= To be done =
A: In the supported file types excerpt below, what is the maximum size for an uploaded PDF?
B: Extend the supported file types excerpt below, picking up after its final sentence.
***** Excerpt
Supported file types
PDF
Upload PDF documents up to 10 MB. Text is extracted and chunked automatically. Scanned PDFs with embedded text are supported.
Word (DOCX)
Word (DOCX)
Microsoft Word documents are parsed with full formatting support. Tables and lists are preserved as text.
Plain text (TXT)
Plain text (TXT)
Raw text files are chunked by paragraph boundaries.
Markdown (MD)
Markdown (MD)
Markdown files are parsed with heading-aware chunking so sections stay together.
CSV
CSV
CSV files are converted to structured text. Each row becomes a retrievable unit.
Website crawling
You can also add website URLs as knowledge sources. The crawler:- Fetches the page content and extracts readable text
- Follows internal links to crawl related pages
- Re-crawls on demand when you trigger a refresh from the dashboard
Add a website source
Go to Knowledge in the dashboard sidebar and click Add Source. Select Website and enter the URL.
**********
***** Dataset extract
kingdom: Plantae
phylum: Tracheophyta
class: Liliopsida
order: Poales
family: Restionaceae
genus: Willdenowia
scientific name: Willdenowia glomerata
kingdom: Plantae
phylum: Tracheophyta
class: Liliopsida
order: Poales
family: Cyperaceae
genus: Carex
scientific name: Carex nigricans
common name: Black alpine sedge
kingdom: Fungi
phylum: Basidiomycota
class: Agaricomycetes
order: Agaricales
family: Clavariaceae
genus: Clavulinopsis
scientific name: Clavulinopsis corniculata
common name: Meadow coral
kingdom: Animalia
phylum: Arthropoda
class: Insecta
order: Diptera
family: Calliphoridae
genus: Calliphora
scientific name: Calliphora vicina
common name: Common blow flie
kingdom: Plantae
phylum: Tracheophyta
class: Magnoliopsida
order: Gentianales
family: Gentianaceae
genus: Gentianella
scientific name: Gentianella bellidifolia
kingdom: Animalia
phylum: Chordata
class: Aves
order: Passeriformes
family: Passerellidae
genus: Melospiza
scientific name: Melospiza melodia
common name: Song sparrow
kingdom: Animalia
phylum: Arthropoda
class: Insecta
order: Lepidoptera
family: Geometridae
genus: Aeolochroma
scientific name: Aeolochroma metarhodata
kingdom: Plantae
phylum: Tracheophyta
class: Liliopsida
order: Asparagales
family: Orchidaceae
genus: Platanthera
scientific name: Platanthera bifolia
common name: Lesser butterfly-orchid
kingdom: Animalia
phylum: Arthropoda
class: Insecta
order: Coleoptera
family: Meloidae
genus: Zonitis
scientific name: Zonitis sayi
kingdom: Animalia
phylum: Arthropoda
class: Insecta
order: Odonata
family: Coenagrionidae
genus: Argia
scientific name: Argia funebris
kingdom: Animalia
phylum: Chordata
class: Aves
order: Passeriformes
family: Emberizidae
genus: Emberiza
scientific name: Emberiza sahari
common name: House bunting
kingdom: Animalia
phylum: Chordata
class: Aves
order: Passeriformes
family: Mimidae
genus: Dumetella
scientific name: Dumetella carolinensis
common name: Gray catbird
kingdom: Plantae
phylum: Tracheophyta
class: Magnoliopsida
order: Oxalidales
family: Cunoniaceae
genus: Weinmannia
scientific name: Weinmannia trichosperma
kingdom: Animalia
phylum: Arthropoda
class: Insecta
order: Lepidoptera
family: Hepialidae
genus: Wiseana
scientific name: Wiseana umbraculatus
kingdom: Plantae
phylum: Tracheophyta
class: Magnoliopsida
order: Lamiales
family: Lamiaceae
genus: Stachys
**********
= Answers for this exercise =
A: 10 MB

B:
Wait for ingestion
The crawler fetches and processes the pages. Progress is shown in the source list.
Limits
| Resource | Limit |
|---|---|
| Sources per project | 20 |
| Files per upload | 15 |
| Max file size | 10 MB |
| Supported formats | PDF, DOCX, TXT, MD, CSV |
The knowledge base uses cosine similarity search. If the agent isn’t finding relevant content, try breaking large documents into smaller, topic-focused files.